Difficile de donner un avis global sur le film, avec première partie enlevée et réussie, et une seconde nettement moins convaincante.
Un point de départ que l'on pourrait résumer à un Roméo et Juliette des cités, mais dont on comprend très vite que le réalisateur ne souhaite pas proposer une énième variation.
Déplacer cette histoire ultra-réaliste sur le terrain du fantastique, aux confins du mysticisme, était sans doute la bonne idée afin de s'extirper des pièges de la caricature du film de banlieue. Néanmoins, le mélange des genres n'est pas très bien maîtrisé et la confusion s'installe petit à petit, à cause de la multiplication de métaphores religieuses pas toujours très inspirées.
Présenté il y a plus d'un an au Festival de Cannes 2023, le film n'avait déjà pas vraiment convaincu et Jean-Bernard Marlin avait du revoir sa copie et réduire la durée de son film d'une heure pour rendre l'histoire plus compréhensible.

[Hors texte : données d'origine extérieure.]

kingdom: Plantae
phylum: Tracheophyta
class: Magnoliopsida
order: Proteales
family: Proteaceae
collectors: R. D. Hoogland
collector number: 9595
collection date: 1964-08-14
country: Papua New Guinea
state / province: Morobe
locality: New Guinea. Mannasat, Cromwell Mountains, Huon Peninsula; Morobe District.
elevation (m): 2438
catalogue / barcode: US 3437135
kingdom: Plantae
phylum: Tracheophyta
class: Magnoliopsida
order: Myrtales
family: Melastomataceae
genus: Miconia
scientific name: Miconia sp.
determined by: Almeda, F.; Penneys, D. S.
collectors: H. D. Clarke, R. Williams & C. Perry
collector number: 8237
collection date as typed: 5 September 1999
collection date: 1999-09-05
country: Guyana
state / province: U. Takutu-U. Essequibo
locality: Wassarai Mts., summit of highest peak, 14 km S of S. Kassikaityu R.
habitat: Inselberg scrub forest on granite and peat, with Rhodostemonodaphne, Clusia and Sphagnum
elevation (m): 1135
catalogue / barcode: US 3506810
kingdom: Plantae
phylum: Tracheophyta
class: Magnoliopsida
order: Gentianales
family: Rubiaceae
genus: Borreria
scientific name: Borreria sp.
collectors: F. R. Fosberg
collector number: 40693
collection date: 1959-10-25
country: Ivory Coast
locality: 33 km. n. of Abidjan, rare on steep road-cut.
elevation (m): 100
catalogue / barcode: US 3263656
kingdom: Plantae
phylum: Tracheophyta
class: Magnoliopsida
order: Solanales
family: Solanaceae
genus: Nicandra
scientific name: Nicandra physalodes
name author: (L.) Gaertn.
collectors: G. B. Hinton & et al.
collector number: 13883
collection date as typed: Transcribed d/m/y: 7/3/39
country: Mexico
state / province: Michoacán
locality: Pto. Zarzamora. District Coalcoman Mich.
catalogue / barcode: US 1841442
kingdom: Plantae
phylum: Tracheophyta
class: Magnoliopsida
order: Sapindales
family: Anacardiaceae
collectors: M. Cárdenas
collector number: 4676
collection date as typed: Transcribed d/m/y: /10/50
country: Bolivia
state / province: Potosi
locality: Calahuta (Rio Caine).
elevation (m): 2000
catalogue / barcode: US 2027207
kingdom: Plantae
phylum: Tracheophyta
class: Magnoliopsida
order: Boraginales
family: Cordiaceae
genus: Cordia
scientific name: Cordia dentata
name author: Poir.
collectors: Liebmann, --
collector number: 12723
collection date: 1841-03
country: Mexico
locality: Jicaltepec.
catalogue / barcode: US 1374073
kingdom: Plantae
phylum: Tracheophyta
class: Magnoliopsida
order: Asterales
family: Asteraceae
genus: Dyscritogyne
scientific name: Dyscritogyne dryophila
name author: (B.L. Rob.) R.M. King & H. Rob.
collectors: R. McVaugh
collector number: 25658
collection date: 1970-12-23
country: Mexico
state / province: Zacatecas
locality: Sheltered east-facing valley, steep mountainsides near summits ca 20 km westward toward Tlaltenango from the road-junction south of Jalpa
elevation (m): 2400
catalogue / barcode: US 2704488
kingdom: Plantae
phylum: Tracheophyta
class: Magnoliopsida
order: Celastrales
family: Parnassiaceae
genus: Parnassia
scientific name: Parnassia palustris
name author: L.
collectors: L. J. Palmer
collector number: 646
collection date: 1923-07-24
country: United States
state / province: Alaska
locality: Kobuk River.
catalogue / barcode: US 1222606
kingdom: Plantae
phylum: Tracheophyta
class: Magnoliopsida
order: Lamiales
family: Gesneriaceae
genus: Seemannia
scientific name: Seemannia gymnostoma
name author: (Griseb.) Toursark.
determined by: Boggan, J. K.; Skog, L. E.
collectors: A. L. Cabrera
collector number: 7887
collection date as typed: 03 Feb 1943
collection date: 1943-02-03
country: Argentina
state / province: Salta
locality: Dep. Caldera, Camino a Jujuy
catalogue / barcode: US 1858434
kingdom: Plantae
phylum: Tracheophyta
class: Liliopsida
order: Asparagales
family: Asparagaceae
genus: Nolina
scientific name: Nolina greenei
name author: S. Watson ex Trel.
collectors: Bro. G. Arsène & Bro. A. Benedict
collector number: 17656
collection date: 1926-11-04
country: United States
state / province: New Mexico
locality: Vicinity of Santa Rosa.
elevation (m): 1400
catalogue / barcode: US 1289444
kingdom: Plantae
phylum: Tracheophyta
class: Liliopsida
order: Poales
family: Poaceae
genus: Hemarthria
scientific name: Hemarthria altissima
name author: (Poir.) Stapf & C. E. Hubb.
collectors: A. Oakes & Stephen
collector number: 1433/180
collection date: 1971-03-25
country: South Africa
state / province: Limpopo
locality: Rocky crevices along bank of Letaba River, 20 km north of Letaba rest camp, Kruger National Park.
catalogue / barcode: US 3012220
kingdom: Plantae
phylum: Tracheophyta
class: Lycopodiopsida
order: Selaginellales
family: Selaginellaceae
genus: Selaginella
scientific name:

Il reste néanmoins un réalisateur très prometteur et filmeur hors pair. Salem comporte plusieurs moments de grâce, que l'on doit à sa mise en scène très travaillée mais également à un travail remarquable sur le son et une bande originale très réussie.
Au final, le film est loin d'être raté et a même quelque chose d'assez fascinant mais, sans doute trop ambitieux, il peine à convaincre sur la longueur.
Toujours est-il qu'après le Règne Animal ou Vincent doit mourir, le jeune cinéma français confirme son audace et sa volonté de bousculer les codes et rien que pour cela, le geste est à saluer.